YOUR INSTRUCTIONS:
Within the entries below, the lines from the one with "to start from" through the one with "- Hyperledger Fabric" are to be set down exactly, both ends kept.

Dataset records

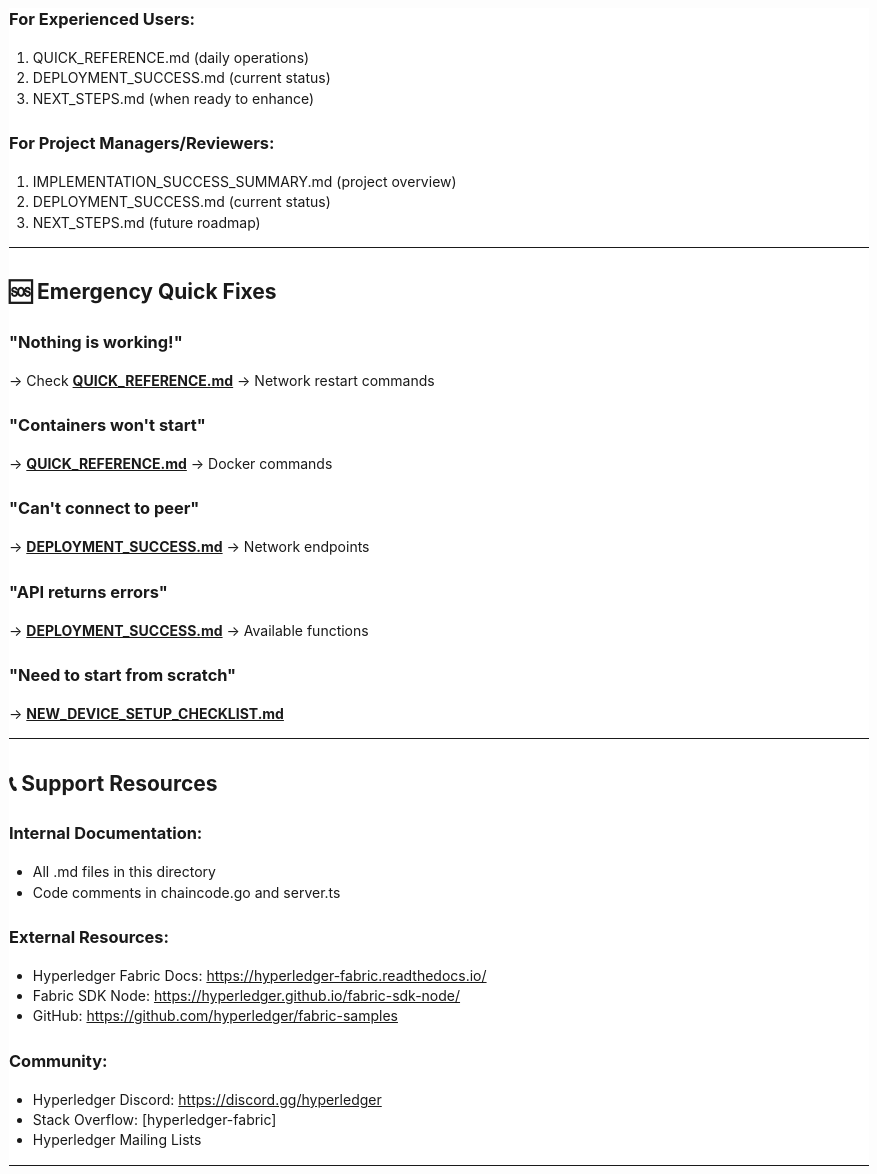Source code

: ### For Experienced Users:
1. QUICK_REFERENCE.md (daily operations)
2. DEPLOYMENT_SUCCESS.md (current status)
3. NEXT_STEPS.md (when ready to enhance)

### For Project Managers/Reviewers:
1. IMPLEMENTATION_SUCCESS_SUMMARY.md (project overview)
2. DEPLOYMENT_SUCCESS.md (current status)
3. NEXT_STEPS.md (future roadmap)

---

## 🆘 Emergency Quick Fixes

### "Nothing is working!"
→ Check **[QUICK_REFERENCE.md](QUICK_REFERENCE.md)** → Network restart commands

### "Containers won't start"
→ **[QUICK_REFERENCE.md](QUICK_REFERENCE.md)** → Docker commands

### "Can't connect to peer"
→ **[DEPLOYMENT_SUCCESS.md](DEPLOYMENT_SUCCESS.md)** → Network endpoints

### "API returns errors"
→ **[DEPLOYMENT_SUCCESS.md](DEPLOYMENT_SUCCESS.md)** → Available functions

### "Need to start from scratch"
→ **[NEW_DEVICE_SETUP_CHECKLIST.md](NEW_DEVICE_SETUP_CHECKLIST.md)**

---

## 📞 Support Resources

### Internal Documentation:
- All .md files in this directory
- Code comments in chaincode.go and server.ts

### External Resources:
- Hyperledger Fabric Docs: https://hyperledger-fabric.readthedocs.io/
- Fabric SDK Node: https://hyperledger.github.io/fabric-sdk-node/
- GitHub: https://github.com/hyperledger/fabric-samples

### Community:
- Hyperledger Discord: https://discord.gg/hyperledger
- Stack Overflow: [hyperledger-fabric]
- Hyperledger Mailing Lists

---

PROBLEM SOLUTION:
### "Need to start from scratch"
→ **[NEW_DEVICE_SETUP_CHECKLIST.md](NEW_DEVICE_SETUP_CHECKLIST.md)**

---

## 📞 Support Resources

### Internal Documentation:
- All .md files in this directory
- Code comments in chaincode.go and server.ts

### External Resources:
- Hyperledger Fabric Docs: https://hyperledger-fabric.readthedocs.io/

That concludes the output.